Walking into Philadelphia Record Exchange on 5th by South Street is something of a meta experience; there's almost too much to take in at once. Painted white walls are plastered with vintage vinyls and psychedelic prints casting down on an overwhelming stock of second-hand LPs and CDs. Go upstairs or downstairs and find the same madness, shelves filled from floor to ceiling. It's an ordered chaos, where the three floors and five rooms are a shrine to everything holy, unknown and just plain bizarre in music worshipdom.

"It's like a submarine, just trying to make use of every inch of space," says store manager Tony Vogdes. Vogdes has worked at the Record Exchange for the last 15 years, roughly four years after the store opened in 1986, and oversees its inventory. While he can't give an exact figure for the number of CDs he carries, he estimates about 30,000 vinyls waiting for a new home. The process is simple: You have music, you come to Tony Vogdes. Tony Vogdes buys it from you and sells it (hence the "exchange"). Within the last few years the store has even put merchandise on eBay, where some 30 to 50 items float on the site each day.
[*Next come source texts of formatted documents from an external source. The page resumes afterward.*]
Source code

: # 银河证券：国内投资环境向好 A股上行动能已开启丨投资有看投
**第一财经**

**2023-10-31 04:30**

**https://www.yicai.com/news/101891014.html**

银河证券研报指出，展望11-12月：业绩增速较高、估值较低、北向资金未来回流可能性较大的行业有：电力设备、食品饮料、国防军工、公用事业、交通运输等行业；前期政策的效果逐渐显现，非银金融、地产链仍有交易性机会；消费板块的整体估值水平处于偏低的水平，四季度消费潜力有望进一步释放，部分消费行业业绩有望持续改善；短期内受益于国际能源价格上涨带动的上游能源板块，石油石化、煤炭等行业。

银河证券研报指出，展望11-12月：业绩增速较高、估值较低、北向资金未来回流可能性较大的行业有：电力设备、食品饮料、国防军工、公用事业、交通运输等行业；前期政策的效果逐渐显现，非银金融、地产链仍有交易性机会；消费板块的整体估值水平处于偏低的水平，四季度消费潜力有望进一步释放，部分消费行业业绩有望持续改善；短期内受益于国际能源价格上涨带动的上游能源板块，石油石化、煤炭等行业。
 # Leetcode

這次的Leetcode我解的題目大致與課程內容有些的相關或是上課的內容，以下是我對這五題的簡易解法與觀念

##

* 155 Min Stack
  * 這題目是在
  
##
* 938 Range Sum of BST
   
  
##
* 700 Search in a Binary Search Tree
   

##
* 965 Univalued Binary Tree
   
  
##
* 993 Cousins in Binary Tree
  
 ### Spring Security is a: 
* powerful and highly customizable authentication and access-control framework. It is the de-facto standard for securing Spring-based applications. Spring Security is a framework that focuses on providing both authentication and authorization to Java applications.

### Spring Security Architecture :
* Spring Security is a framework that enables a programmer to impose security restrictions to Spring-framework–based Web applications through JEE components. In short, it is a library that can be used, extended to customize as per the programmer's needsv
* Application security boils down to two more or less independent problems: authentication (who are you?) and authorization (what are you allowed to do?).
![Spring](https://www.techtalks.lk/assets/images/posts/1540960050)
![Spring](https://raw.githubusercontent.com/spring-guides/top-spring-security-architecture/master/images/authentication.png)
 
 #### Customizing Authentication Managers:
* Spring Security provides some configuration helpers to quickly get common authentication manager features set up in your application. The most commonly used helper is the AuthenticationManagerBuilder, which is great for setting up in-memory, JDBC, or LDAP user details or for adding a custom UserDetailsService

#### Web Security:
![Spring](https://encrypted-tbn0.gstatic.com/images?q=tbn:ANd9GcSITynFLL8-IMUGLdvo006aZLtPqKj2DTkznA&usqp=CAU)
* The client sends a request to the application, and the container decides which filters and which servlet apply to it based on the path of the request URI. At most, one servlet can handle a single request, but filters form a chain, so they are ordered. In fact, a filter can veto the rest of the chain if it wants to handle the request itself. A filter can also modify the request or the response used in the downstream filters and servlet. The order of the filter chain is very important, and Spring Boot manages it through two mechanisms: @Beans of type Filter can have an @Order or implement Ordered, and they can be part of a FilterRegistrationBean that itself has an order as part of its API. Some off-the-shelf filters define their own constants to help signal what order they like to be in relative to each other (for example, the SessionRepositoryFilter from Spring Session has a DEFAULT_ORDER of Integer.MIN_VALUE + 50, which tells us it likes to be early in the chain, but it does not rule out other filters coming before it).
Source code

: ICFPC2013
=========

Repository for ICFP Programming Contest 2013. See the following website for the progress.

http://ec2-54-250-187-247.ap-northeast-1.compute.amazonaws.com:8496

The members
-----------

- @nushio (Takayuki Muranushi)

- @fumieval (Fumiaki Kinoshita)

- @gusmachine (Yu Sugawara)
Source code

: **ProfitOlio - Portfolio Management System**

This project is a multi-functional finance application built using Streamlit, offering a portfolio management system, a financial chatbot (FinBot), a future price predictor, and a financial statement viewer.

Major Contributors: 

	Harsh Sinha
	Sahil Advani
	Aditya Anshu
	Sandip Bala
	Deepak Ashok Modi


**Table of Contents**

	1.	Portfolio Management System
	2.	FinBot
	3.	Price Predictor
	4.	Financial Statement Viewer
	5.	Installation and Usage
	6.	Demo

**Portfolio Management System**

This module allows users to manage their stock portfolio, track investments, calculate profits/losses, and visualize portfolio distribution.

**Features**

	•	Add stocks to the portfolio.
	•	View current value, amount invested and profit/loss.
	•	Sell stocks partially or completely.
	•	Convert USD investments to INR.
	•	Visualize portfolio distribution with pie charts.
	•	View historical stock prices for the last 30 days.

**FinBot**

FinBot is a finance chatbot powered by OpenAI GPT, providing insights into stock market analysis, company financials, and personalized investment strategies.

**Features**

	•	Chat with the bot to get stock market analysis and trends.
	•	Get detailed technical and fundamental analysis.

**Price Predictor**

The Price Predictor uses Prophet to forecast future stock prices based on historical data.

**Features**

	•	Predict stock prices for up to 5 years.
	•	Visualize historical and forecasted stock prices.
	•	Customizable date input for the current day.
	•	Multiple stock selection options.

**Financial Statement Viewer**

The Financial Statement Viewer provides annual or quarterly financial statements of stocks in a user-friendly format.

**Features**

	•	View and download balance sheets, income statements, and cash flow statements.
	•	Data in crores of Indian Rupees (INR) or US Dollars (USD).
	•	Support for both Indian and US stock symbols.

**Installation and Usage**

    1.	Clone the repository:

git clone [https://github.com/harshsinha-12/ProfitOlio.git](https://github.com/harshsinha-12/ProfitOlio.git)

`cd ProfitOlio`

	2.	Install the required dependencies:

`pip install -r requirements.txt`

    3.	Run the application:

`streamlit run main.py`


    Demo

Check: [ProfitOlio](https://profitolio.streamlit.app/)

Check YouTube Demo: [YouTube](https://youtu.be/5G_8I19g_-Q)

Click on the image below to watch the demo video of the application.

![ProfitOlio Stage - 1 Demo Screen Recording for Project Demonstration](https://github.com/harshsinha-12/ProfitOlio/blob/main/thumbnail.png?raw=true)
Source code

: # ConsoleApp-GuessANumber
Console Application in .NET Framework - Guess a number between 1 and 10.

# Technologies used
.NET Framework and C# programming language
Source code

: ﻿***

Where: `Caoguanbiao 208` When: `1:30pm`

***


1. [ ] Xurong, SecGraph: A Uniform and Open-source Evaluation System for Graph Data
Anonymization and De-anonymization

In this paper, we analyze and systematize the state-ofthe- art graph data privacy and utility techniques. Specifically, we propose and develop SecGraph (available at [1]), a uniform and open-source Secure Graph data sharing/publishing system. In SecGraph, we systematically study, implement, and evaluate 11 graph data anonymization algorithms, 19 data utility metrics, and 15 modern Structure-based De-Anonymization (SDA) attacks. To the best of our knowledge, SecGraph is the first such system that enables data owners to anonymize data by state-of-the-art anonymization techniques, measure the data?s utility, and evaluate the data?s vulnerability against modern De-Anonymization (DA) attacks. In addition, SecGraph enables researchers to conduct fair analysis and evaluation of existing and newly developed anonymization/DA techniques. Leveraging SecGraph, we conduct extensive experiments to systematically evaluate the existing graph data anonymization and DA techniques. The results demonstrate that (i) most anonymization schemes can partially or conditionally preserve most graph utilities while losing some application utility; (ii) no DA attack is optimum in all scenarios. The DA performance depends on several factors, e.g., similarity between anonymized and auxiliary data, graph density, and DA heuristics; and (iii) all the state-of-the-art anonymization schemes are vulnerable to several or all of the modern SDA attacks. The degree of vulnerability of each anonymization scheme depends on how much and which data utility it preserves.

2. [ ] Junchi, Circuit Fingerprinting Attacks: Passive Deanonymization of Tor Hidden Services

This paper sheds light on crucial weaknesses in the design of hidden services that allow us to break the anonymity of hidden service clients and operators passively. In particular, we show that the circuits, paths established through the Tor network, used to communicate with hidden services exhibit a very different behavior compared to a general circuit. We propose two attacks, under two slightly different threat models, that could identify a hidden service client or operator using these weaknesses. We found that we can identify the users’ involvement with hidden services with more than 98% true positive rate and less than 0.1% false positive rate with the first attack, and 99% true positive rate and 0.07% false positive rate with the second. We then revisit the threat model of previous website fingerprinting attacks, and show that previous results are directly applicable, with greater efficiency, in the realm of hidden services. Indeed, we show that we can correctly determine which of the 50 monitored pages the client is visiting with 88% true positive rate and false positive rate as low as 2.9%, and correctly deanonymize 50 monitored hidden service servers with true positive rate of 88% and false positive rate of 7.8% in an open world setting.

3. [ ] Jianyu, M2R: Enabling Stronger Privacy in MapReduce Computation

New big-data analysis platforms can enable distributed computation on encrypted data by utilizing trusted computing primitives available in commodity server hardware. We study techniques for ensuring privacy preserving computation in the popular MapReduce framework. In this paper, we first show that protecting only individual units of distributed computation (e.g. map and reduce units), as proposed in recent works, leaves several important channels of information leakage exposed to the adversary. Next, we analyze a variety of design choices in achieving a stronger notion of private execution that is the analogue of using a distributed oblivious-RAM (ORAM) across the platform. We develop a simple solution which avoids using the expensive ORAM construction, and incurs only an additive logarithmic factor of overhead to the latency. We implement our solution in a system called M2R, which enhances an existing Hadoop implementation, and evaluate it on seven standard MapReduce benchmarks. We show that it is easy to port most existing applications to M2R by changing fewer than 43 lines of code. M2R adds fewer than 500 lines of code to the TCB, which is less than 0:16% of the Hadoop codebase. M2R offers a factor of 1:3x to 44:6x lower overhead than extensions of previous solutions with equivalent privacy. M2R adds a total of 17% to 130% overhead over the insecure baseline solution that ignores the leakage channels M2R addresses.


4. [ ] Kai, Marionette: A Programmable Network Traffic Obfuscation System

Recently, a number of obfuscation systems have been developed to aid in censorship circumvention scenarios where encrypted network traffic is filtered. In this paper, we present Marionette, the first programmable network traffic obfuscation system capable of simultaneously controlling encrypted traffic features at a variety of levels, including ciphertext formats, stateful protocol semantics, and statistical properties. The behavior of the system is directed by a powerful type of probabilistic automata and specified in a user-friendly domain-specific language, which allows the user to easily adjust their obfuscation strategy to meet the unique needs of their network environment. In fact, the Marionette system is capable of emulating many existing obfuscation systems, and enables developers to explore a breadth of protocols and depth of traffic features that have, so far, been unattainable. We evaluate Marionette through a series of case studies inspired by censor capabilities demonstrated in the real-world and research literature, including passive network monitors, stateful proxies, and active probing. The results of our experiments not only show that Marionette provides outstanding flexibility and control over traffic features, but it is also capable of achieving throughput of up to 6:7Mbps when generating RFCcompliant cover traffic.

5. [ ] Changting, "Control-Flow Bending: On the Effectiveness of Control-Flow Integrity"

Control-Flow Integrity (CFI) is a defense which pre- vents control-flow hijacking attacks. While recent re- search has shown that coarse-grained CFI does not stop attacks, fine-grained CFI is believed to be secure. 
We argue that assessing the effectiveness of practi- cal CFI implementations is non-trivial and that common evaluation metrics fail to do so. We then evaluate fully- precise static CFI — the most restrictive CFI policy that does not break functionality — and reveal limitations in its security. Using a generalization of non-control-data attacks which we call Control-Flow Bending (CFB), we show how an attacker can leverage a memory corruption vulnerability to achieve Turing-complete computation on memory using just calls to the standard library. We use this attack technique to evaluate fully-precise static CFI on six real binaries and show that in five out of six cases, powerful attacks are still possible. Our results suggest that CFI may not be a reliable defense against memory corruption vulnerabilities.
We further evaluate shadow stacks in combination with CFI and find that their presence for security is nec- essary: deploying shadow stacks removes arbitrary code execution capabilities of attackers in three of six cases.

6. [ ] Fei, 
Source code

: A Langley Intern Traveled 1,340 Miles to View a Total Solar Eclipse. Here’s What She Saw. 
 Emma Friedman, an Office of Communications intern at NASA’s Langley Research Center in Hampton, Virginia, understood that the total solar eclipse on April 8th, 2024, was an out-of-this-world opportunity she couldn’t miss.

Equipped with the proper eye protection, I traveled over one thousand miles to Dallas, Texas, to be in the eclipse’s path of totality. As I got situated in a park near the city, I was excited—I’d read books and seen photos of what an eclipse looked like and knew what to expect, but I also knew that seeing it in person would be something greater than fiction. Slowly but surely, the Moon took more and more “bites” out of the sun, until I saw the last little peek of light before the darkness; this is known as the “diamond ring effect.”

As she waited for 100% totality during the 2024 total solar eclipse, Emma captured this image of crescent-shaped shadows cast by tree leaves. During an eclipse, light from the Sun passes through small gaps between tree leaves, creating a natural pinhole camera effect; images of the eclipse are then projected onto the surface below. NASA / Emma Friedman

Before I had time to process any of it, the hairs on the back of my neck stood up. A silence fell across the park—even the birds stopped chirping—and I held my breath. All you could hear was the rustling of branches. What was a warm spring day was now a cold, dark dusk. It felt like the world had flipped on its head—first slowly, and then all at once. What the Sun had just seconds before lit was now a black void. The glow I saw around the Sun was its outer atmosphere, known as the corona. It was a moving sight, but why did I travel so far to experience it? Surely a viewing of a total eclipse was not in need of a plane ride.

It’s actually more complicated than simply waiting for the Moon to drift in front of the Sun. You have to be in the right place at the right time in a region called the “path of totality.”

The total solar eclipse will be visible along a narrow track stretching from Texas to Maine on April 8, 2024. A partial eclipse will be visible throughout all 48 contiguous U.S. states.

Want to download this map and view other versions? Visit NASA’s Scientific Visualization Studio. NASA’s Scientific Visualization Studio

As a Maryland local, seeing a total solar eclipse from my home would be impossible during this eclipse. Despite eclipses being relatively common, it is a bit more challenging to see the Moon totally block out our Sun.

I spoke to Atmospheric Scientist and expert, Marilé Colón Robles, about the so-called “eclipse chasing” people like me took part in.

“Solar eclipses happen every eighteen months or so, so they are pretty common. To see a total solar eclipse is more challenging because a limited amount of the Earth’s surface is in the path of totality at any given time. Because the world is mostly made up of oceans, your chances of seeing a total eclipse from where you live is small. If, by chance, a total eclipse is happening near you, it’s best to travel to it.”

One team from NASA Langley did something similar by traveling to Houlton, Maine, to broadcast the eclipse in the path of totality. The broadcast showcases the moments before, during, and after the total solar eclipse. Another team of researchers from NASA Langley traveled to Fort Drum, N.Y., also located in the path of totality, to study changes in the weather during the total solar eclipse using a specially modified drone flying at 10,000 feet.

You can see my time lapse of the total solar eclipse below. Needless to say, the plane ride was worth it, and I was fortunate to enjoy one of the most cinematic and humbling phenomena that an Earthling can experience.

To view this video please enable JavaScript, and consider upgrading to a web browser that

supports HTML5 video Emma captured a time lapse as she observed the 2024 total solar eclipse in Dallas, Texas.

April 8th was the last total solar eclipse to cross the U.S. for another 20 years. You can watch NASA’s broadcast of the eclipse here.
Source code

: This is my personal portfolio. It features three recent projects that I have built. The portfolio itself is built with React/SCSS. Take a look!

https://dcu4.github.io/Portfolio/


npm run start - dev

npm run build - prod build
Genres are separated by room and categorized alphabetically. CDs are all on the first floor and run around $9. Most LPs range anywhere from $3 to $10 -- most cost $5 or $6, but rarer ones like the Beatles' Revolver or early Led Zeppelin go up to $15. Not surprisingly, Vogdes sells substantially more vinyls than CDs.

While even the most obscure tastes are easily satisfied here, Philadelphia Record Exchange also houses the largest rock inventory in Center City. Rock and jazz are the two largest genres in the store, but overall Vogdes says he sells more jazz and R&B. Vogdes recently started inviting local artists to peform in the store's basement and solicited customers via email to attend. "Why don't we have people perform here, we're just hanging out drinking beers anyway," he said, "If people aren't coming in to buy stuff we might as well have fun." But people are in fact coming and buying. Few other locales in Philly can match this sundry stock of retro rhythms -- just be ready to dig. "It's not a good store to walk into and ask for something. The bulk of our customers are down for the hunt." Groovy.